CHATTANOOGA, Tennessee (Reuters) – The United Auto Workers has made history by winning its first unionization vote at an auto factory in the U.S. South. Now it needs to prove the success wasn’t a fluke by pulling off a second victory at a Mercedes plant in Alabama next month.
UAW representatives at the VW plant also will have to show their mettle by negotiating a contract that gives workers what they have fought for – better benefits, improved safety on the job and a greater work-life balance.
The Volkswagen landslide win in Tennessee is expected to provide crucial momentum to UAW President Shawn Fain’s $40 million campaign to expand the union outside Detroit to the U.S. South and West, focusing on 13 non-union auto companies, including Toyota and Tesla.
Fain, a scrappy leader who reveled in last year’s fight with Detroit companies that won double-digit raises and cost-of-living adjustments, told a party of VW workers that the union would carry the fight on to Mercedes. “Let’s win more for the working class all over this nation,” he said.
The Mercedes plant vote, scheduled for mid-May, is expected to be a tougher fight than at VW, which took a neutral position in the vote.
Mercedes has said it respects workers’ right to organize and wants them to make an informed decision.
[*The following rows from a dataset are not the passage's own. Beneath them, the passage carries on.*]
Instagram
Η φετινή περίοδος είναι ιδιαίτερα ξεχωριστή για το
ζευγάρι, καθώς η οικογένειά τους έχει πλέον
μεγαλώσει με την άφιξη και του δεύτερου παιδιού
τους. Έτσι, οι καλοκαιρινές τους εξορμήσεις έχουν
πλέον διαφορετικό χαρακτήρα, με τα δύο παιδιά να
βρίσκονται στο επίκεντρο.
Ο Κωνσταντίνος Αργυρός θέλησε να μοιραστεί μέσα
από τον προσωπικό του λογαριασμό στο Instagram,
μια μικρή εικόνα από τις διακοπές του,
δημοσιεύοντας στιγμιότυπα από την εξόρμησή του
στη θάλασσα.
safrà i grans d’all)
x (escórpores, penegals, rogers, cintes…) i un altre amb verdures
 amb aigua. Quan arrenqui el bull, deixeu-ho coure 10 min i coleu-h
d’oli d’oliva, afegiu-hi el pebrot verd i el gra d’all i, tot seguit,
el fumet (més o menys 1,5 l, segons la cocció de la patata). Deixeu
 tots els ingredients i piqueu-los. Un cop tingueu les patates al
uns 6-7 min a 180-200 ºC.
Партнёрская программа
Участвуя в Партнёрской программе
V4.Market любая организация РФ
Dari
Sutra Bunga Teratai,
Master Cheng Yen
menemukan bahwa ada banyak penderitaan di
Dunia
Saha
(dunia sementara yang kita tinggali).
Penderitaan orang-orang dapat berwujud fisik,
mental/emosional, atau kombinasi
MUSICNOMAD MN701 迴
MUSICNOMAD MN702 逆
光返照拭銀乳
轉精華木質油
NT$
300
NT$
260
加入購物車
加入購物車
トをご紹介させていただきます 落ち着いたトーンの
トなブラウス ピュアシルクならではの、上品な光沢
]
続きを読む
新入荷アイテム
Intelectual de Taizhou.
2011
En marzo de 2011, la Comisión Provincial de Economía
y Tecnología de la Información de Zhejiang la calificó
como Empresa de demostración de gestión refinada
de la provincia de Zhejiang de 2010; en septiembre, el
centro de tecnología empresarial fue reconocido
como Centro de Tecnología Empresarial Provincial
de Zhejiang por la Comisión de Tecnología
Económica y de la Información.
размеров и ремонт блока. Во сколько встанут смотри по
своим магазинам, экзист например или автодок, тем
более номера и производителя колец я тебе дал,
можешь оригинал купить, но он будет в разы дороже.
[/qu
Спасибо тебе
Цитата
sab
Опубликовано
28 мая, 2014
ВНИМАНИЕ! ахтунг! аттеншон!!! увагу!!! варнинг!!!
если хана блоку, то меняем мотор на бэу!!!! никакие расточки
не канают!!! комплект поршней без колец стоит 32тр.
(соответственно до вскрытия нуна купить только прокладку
But in a letter to employees in January, it said that the union organizers “cannot guarantee you anything” and that some workers had said no to unionization because of Mercedes’ competitive pay and benefits.”Mercedes is running a much more aggressive anti-union campaign than Volkswagen within the plant,” said John Logan, labor professor at San Francisco State University.
But he added that the large VW victory that saw 73% of eligible workers vote in favor will provide significant momentum for organizing efforts at other plants in the South.
“This will give them a huge boost for the Mercedes vote, and if they win that one, too, I wouldn’t be surprised to see elections at Hyundai, Honda and Toyota over the next several months,” he said.
The UAW says a “supermajority” of the roughly 5,200 eligible workers at the Mercedes assembly plant in Vance, Alabama, and a nearby battery plant in Woodstock support it. UAW policy is to push for a vote once 70% of workers have signed union cards.
Much may depend on economics and perceptions about job security. In the traditionally anti-union South where the UAW has lost several fights in the past, six Republican governors have flatly opposed the union’s current campaign, describing it as risking job security since automakers face higher labor costs.
Prior to last autumn’s UAW labor talks with the Detroit Three automakers, Ford officials said their U.S. labor costs were $64 an hour, compared with an estimated $55 for foreign automakers and $45-$50 for electric vehicle leader Tesla.
Workers at two other plants in the U.S. South – a Hyundai plant in Alabama and a Toyota parts factory in Missouri – have also launched organizing campaigns, with 30% of employees signing cards saying they support the UAW.
Workers at the VW plant say they will kick off meetings on Sunday to strategize on contract negotiations.
“The real fight is getting your fair share,” Fain told VW workers Friday night.
VW worker Jeremy Bowman, who hopes to be on the plant’s organizing committee, agreed. “The fight is just starting,” he said.